In order to get stronger, healthier and even richer, Timberwolves center Nikola Pekovic first must regress all the way back to his baby days.

Three times a week, he’s in the Target Center basement weight room down on his stomach or elbows or all fours, making small, measured movements intended to replicate how an infant learns to crawl, roll, sit and eventually walk.

The tattooed, self-declared “real man” whom opponents call probably the NBA’s strongest also will deliver, if the mood strikes him, sound effects along with the delicate motions designed to strengthen and stabilize his smaller muscles after he has spent a lifetime pumping the biggest ones.

“Waaaaaaa,” he says, contorting his face and mimicking a baby’s cry.

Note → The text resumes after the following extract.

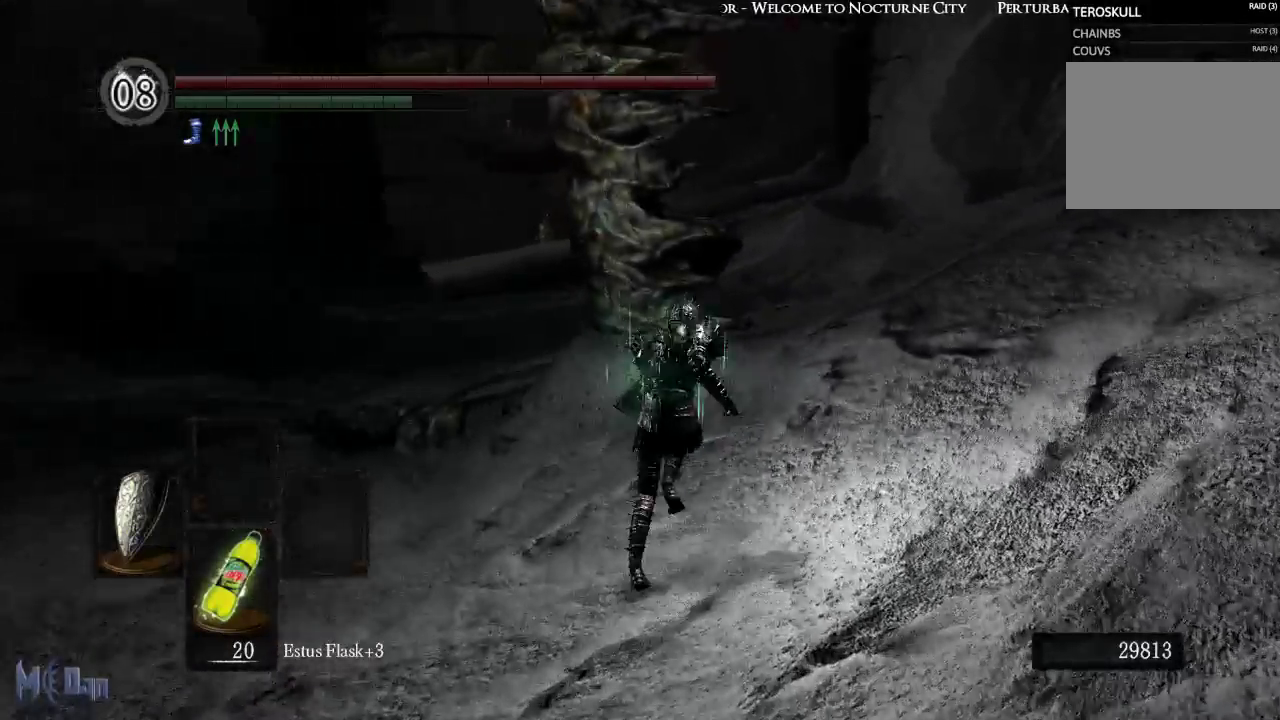
{"buttons": ["B"], "left_stick": "up", "right_stick": "left", "events": [[333, "right_stick", "left"]]}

It’s a striking juxtaposition from a mountain of a man — inked with a bed of skulls and a shielded warrior rippling across his biceps — who opponents consider the strong, silent type, even if his NBA career until this season has been sidetracked by a series of nagging little injuries that betrayed his power.

“I’ve never heard him say anything, not even to a teammate,” Utah veteran Marvin Williams said.

All his life, Pekovic believed bigger is better and more is more when it came to building a body that former Timberwolves basketball boss David Kahn once likened to “an Adonis,” the Greek god of beauty and desire.

Newly hired Wolves director of sports performance Koichi Sato came along last summer, and he asked Pekovic — and his teammates — to improve their posture, breathing and balance as well as rethink everything they thought he knew about their bodies.

Unconvinced at first, Pekovic now calls himself a believer in “baby reaches” and “bear walks” that, among other methods, have helped balance his body’s major muscles with its smaller ones. They’ve also helped him reach the halfway point of this season without a missing a game on a new five-year, $60 million contract that adds incentives for games played.